*** Begin section ***

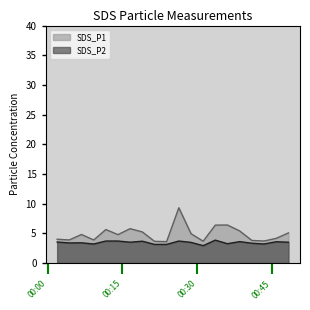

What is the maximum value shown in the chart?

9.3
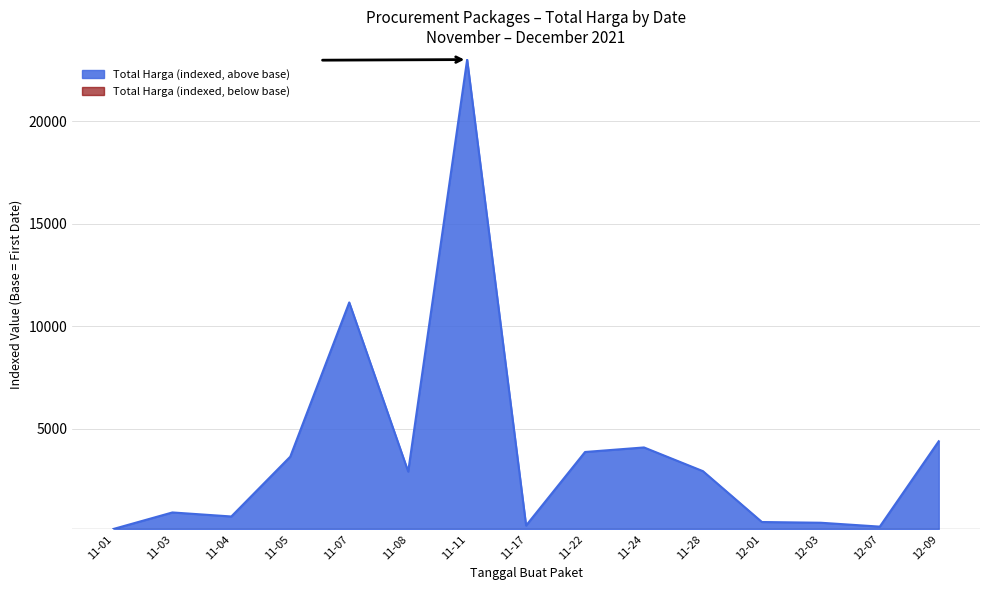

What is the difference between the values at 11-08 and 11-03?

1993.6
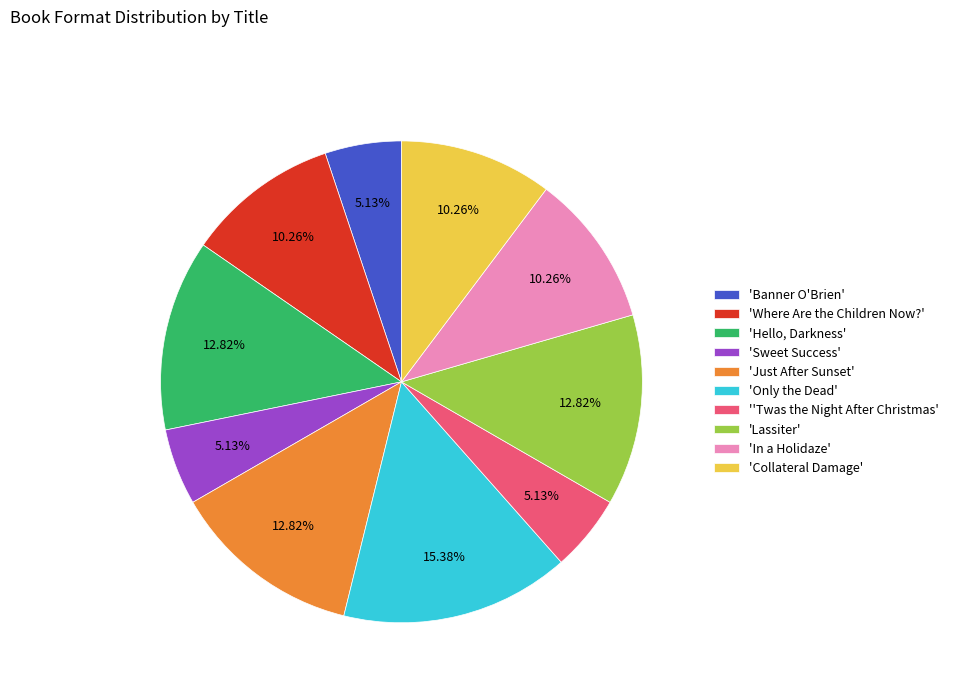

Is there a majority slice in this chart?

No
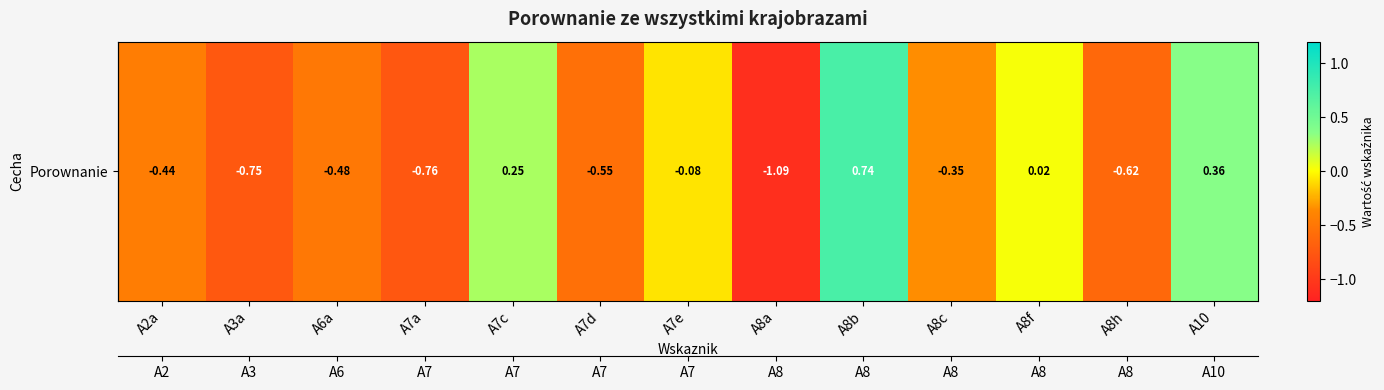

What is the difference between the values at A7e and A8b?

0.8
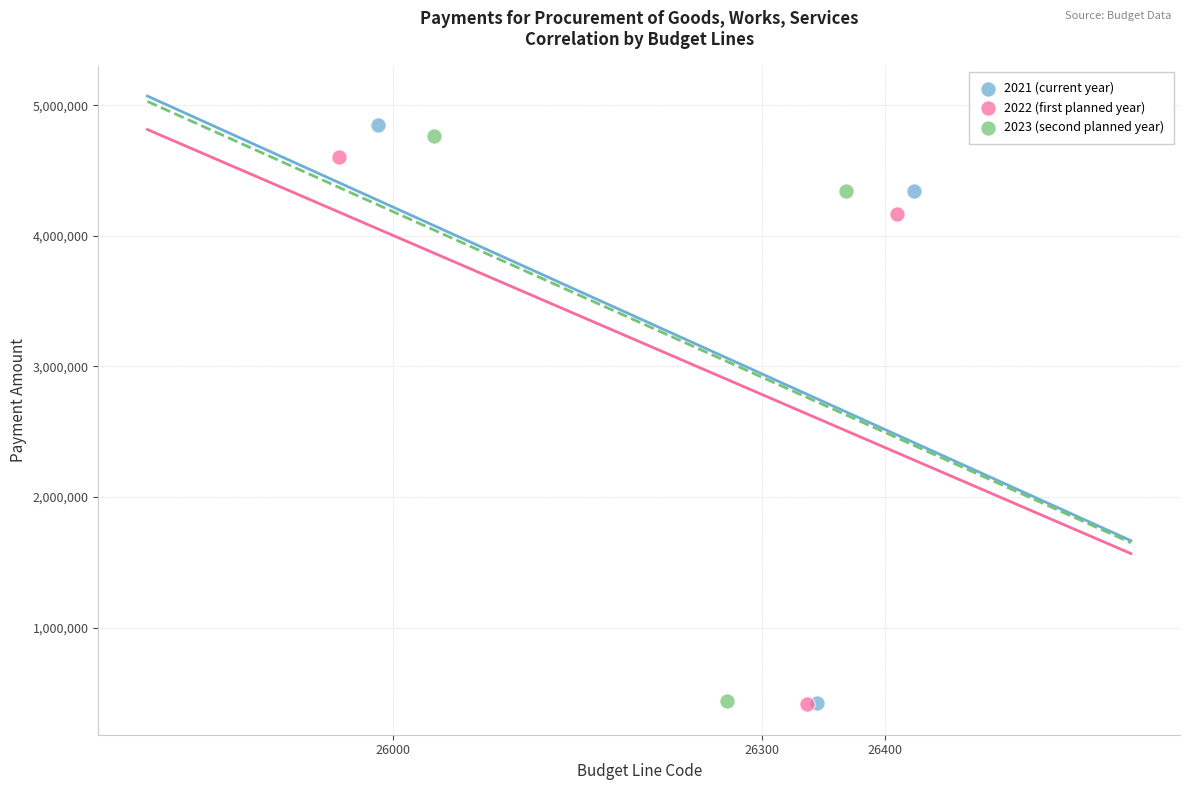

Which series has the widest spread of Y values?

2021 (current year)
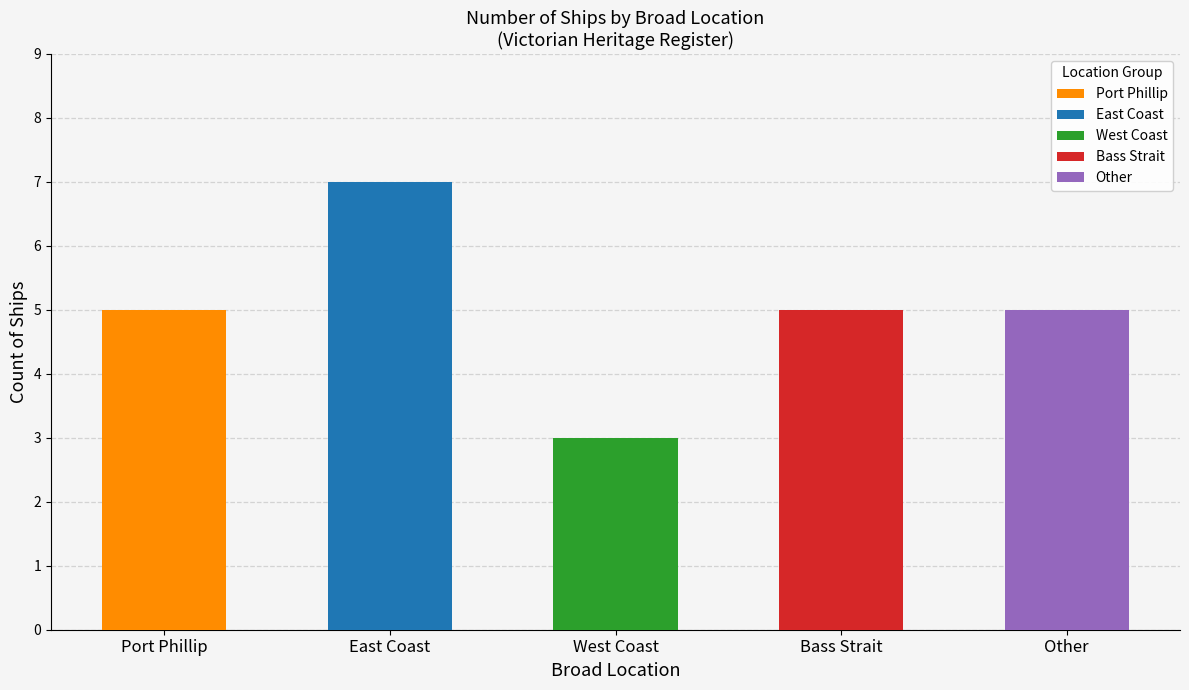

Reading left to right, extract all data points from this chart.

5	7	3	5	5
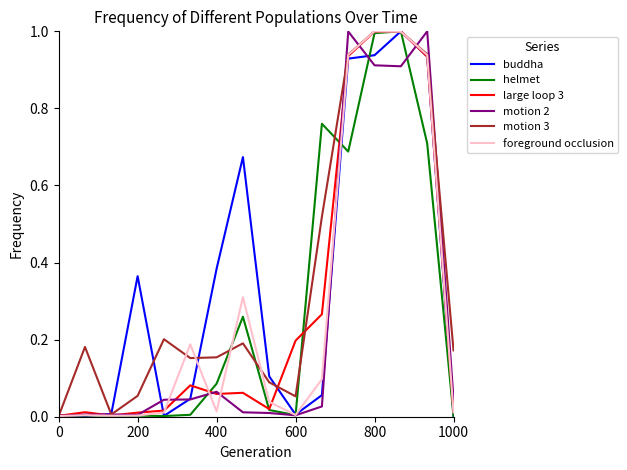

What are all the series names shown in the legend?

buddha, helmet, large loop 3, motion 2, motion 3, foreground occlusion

*** End section ***

# Task instructions:
Please pull every line of text from the listing above, word for word, and leave out the pictures.

# Exercise output:
What is the maximum value shown in the chart?

9.3

What is the difference between the values at 11-08 and 11-03?

1993.6

Is there a majority slice in this chart?

No

What is the difference between the values at A7e and A8b?

0.8

Which series has the widest spread of Y values?

2021 (current year)

Reading left to right, extract all data points from this chart.

5	7	3	5	5

What are all the series names shown in the legend?

buddha, helmet, large loop 3, motion 2, motion 3, foreground occlusion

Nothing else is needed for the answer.